Wohnungsbau-Boom ist auch Ausbau-Boom
Der anhaltende Wohnungsbau-Boom in Deutschland ist auch ein Ausbau-Boom: Die Zahl der genehmigten Wohnungen, die durch Um- und Ausbaumaßnahmen entstehen, erreichte im vergangenen Jahr mit 52.300 den höchsten Wert seit fast 20 Jahren. Der dadurch entstehende Wohnraum leistet sicherlich einen wichtigen Beitrag, um die angespannte Wohnungsmarktlage in vielen Städten perspektivisch zu verbessern. Das „Enger-Zusammenrücken“ in bereits bestehenden Gebäuden ist aber vor allem auch ein Zeichen dafür, dass der dringend benötigte Neubau nicht schnell genug vorankommt.
Die Nutzung vorhandener Reserven im Wohnungsbestand, sei es ein ausbaubares Dachgeschoss, ein Anbau im Hinterhof, die Aufstockung eines Mehrfamilienhauses oder auch die genehmigungspflichtige Wohnungsteilung, trägt seit jeher vor allem in den Ballungsräumen dazu bei, dass auftretende Knappheiten auf den Wohnungsmärkten abgemildert werden. Eine vergleichbare Situation wie jetzt herrschte nach der Wiedervereinigung, als ebenfalls ein Ausbau-Boom zu beobachten war: in Westdeutschland als willkommener Weg zur Linderung der Wohnungsengpässe im Gefolge der damaligen Zuwanderung (insbesondere aus Ostdeutschland) und wirtschaftlicher Prosperität, etwas verzögert auch in den neuen Bundesländern als Ansatzpunkt für gutes Wohnen in gewachsenen Quartieren. Im Spitzenjahr 1994 wurden allein in Westdeutschland über 61.000 neue Einheiten genehmigt. Maßgeblich beeinflusst war diese Entwicklung seinerzeit durch befristete staatliche Anreize zur Schaffung neuer Mietwohnungen im Gebäudebestand, sowohl über steuerliche Vergünstigungen als auch über zinsverbilligte Darlehen der Kreditanstalt für Wiederaufbau (KfW).

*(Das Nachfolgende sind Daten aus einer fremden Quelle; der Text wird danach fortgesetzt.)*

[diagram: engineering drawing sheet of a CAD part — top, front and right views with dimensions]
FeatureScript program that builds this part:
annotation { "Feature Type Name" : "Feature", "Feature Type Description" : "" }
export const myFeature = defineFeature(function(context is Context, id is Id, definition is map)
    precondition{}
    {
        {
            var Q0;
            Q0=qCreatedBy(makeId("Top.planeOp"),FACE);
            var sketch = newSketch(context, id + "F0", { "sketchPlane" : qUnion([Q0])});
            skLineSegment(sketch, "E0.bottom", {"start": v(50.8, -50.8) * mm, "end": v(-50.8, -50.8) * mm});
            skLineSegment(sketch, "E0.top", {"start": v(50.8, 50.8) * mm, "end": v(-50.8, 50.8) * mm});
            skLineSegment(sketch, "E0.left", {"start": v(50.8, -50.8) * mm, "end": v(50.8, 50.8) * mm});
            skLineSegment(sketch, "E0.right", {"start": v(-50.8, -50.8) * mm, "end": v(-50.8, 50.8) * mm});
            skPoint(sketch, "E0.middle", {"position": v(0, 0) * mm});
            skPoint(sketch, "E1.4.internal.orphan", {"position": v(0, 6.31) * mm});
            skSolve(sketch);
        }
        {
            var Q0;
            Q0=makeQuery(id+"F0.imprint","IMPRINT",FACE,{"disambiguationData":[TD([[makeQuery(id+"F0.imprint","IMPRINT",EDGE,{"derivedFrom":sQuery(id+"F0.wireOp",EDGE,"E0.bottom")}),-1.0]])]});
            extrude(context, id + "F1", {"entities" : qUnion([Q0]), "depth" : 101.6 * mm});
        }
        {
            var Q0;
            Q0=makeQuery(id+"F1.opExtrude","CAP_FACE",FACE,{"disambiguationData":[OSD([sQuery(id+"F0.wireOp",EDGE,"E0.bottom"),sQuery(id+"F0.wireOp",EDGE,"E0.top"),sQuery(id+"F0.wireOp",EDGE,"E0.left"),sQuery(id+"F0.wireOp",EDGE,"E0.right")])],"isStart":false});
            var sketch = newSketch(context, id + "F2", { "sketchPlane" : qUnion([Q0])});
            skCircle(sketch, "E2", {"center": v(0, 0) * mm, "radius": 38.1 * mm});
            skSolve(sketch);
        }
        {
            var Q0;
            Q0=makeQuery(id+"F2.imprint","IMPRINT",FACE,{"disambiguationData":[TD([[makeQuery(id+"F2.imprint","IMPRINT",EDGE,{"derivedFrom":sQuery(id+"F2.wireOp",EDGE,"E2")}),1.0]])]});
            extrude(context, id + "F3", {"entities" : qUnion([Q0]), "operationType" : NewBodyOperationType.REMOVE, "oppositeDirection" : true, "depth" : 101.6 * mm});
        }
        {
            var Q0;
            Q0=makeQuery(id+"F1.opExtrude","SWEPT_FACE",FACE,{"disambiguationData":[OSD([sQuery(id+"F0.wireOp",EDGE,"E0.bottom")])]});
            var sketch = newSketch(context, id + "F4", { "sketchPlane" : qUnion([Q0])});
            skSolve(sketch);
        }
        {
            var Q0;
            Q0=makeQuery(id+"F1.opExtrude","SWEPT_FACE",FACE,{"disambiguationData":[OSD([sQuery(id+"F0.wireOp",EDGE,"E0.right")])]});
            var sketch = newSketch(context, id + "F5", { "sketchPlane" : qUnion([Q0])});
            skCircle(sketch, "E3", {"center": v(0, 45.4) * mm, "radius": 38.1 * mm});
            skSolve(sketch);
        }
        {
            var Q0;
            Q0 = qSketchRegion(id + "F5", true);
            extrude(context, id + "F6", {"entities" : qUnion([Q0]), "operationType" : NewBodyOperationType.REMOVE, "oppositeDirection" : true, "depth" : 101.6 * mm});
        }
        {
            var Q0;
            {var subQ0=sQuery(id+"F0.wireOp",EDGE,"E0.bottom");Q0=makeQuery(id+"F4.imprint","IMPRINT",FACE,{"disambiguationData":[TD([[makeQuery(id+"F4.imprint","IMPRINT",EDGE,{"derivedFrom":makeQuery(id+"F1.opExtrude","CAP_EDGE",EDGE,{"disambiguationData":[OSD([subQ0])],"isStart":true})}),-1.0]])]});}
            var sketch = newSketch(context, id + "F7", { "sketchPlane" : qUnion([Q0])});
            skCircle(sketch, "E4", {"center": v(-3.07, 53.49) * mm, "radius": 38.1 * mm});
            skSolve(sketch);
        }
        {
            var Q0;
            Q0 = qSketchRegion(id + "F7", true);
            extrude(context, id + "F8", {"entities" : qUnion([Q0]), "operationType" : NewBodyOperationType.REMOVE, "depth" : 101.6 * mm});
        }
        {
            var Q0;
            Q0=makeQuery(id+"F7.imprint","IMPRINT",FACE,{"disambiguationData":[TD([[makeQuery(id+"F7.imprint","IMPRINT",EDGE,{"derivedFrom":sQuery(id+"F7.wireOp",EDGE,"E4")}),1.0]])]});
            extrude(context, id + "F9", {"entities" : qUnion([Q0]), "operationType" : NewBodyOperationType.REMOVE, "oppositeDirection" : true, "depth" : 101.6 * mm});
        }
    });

Kapitalanleger treiben die Preise
Die Parallelen zum aktuellen Ausbau-Boom sind ebenso offenkundig wie die Unterschiede: Während damals wie heute Zuwanderung und eine gute Konjunktur treibende Kräfte für steigende Genehmigungszahlen sind, bestimmen aktuell, anders als nach der Wiedervereinigung, extrem niedrige Kapitalmarktzinsen (künstlich herbeigeführt durch die Geldpolitik der EZB) in hohem Maße die Rahmenbedingungen auf dem Immobilienmarkt. Dies hat zum Beispiel zur Folge, dass heute – ohne jegliche staatliche Anreize – inländisches und ausländisches Kapital in den als sicher geltenden Hafen „deutscher Immobilienmarkt“ fließt. Mit dem Ergebnis, dass Mieten und Kaufpreise kräftig steigen, vor allem in den Metropolregionen.
Bedarf für „echten“ Neubau
Im aktuellen Aufschwung hat der Anteil der durch Um- und Ausbaumaßnahmen entstehenden Wohnungen an der gesamten Bautätigkeit stetig zugenommen. Im Jahr 2010, dem Beginn des Ausbaubooms, entfielen auf Aus- und Umbauten rund 10 Prozent des Neubaus. Im vergangenen Jahr kletterte der Anteil auf 14 Prozent. Die – gemessen an der gesamten Bautätigkeit dennoch relativ niedrigen Anteile – verdeutlichen, dass der hohe Neubaubedarf in Deutschland (gebraucht werden nach Schätzungen jährlich zwischen 350.000 und 400.000 Wohnungen pro Jahr) nicht zu schaffen ist ohne „echten“ Neubau. Dafür müssen neue Bauflächen erschlossen werden, was offenkundig aktuell nicht oder nicht schnell genug geschieht. „Neue Wohnungen ohne neues Bauland“ – das war stets ein politisch verlockendes, am Ende aber falsches Motto, nach der Wiedervereinigung genauso wie heute.